The House of Mirth By Edith Wharton

Lily gave him a startled look: his voice was louder than usual, and the room was beginning to fill with people. But as her glance assured her that they were still beyond ear-shot a sense of pleasure replaced her apprehension.

“Another dividend?” she asked, smiling and drawing near him in the desire not to be overheard.

“Well, not exactly: I sold out on the rise and I’ve pulled off four thou’ for you. Not so bad for a beginner, eh? I suppose you’ll begin to think you’re a pretty knowing speculator. And perhaps you won’t think poor old Gus such an awful ass as some people do.”

“I think you the kindest of friends; but I can’t thank you properly now.”

She let her eyes shine into his with a look that made up for the hand-clasp he would have claimed if they had been alone–and how glad she was that they were not! The news filled her with the glow produced by a sudden cessation of physical pain. The world was not so stupid and blundering after all: now and then a stroke of luck came to the unluckiest. At the thought her spirits began to rise: it was characteristic of her that one trifling piece of good fortune should give wings to all her hopes. Instantly came the reflection that Percy Gryce was not irretrievably lost; and she smiled to think of the excitement of recapturing him from Evie Van Osburgh. What chance could such a simpleton have against her if she chose to exert herself? She glanced about, hoping to catch a glimpse of Gryce; but her eyes lit instead on the glossy countenance of Mr. Rosedale, who was slipping through the crowd with an air half obsequious, half obtrusive, as though, the moment his presence was recognized, it would swell to the dimensions of the room.

Not wishing to be the means of effecting this enlargement, Lily quickly transferred her glance to Trenor, to whom the expression of her gratitude seemed not to have brought the complete gratification she had meant it to give.

“Hang thanking me–I don’t want to be thanked, but I should like the chance to say two words to you now and then,” he grumbled. “I thought you were going to spend the whole autumn with us, and I’ve hardly laid eyes on you for the last month. Why can’t you come back to Bellomont this evening? We’re all alone, and Judy is as cross as two sticks. Do come and cheer a fellow up. If you say yes I’ll run you over in the motor, and you can telephone your maid to bring your traps from town by the next train.”

Lily shook her head with a charming semblance of regret. “I wish I could–but it’s quite impossible. My aunt has come back to town, and I must be with her for the next few days.”

“Well, I’ve seen a good deal less of you since we’ve got to be such pals than I used to when you were Judy’s friend,” he continued with unconscious penetration.

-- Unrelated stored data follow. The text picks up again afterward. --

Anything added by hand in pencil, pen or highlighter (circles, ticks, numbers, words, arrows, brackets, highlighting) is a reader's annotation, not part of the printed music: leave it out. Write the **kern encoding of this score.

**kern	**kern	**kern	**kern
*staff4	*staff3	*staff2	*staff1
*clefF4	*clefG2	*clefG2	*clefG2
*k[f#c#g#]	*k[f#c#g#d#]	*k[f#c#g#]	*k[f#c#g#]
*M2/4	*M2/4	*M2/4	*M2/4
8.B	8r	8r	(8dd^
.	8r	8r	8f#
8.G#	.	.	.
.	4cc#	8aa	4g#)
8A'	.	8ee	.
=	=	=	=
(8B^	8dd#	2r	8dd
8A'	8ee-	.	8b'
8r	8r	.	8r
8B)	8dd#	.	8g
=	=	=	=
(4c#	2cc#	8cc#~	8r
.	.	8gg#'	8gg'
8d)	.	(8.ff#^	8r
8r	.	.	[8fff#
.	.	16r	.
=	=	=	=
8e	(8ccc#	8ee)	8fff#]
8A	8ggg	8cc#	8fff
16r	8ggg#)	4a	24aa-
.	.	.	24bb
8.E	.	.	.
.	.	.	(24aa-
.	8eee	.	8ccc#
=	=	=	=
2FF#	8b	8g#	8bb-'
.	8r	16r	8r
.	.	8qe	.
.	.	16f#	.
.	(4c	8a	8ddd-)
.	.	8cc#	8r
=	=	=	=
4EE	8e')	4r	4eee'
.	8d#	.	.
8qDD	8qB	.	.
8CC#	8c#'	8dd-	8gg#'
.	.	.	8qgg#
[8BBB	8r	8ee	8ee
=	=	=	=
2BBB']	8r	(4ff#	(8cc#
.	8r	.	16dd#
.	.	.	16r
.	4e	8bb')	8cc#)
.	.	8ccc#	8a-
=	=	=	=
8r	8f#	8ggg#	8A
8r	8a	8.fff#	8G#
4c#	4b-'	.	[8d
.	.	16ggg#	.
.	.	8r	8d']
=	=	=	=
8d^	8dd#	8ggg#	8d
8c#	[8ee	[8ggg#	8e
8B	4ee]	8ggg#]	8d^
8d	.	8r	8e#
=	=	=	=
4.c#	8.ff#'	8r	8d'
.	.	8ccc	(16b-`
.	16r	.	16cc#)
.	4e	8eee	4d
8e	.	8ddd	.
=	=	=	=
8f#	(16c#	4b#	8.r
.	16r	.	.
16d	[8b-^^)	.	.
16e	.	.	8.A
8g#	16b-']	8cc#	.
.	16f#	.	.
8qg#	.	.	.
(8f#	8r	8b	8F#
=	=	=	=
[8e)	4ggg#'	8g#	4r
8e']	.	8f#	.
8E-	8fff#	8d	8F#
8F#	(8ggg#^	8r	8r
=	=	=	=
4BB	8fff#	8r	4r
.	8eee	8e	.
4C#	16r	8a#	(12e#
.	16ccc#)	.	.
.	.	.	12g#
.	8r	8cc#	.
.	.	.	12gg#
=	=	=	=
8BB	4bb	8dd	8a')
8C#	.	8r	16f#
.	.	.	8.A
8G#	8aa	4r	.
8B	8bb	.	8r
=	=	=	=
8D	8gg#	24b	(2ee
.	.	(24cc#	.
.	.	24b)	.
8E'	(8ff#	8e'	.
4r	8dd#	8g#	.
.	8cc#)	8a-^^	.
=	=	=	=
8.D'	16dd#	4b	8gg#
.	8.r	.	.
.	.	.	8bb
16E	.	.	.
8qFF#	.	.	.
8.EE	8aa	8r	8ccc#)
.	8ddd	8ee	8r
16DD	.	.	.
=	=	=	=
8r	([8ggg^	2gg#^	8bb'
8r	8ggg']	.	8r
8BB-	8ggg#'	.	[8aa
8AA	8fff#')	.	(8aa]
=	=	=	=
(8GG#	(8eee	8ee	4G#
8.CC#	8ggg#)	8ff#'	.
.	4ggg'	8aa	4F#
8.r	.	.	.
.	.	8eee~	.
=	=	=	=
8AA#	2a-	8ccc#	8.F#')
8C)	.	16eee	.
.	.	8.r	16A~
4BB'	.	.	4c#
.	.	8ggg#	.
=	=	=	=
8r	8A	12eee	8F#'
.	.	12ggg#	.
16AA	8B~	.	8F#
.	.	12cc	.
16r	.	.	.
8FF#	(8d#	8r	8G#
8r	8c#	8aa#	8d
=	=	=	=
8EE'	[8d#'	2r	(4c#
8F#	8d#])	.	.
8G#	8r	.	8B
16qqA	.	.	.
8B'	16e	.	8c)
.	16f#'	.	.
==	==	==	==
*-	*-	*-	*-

“When I was Judy’s friend? Am I not her friend still? Really, you say the most absurd things! If I were always at Bellomont you would tire of me much sooner than Judy–but come and see me at my aunt’s the next afternoon you are in town; then we can have a nice quiet talk, and you can tell me how I had better invest my fortune.”

It was true that, during the last three or four weeks, she had absented herself from Bellomont on the pretext of having other visits to pay; but she now began to feel that the reckoning she had thus contrived to evade had rolled up interest in the interval.

The prospect of the nice quiet talk did not appear as all- sufficing to Trenor as she had hoped, and his brows continued to lower as he said: “Oh, I don’t know that I can promise you a fresh tip every day. But there’s one thing you might do for me; and that is, just to be a little civil to Rosedale. Judy has promised to ask him to dine when we get to town, but I can’t induce her to have him at Bellomont, and if you would let me bring him up now it would make a lot of difference. I don’t believe two women have spoken to him this afternoon, and I can tell you he’s a chap it pays to be decent to.”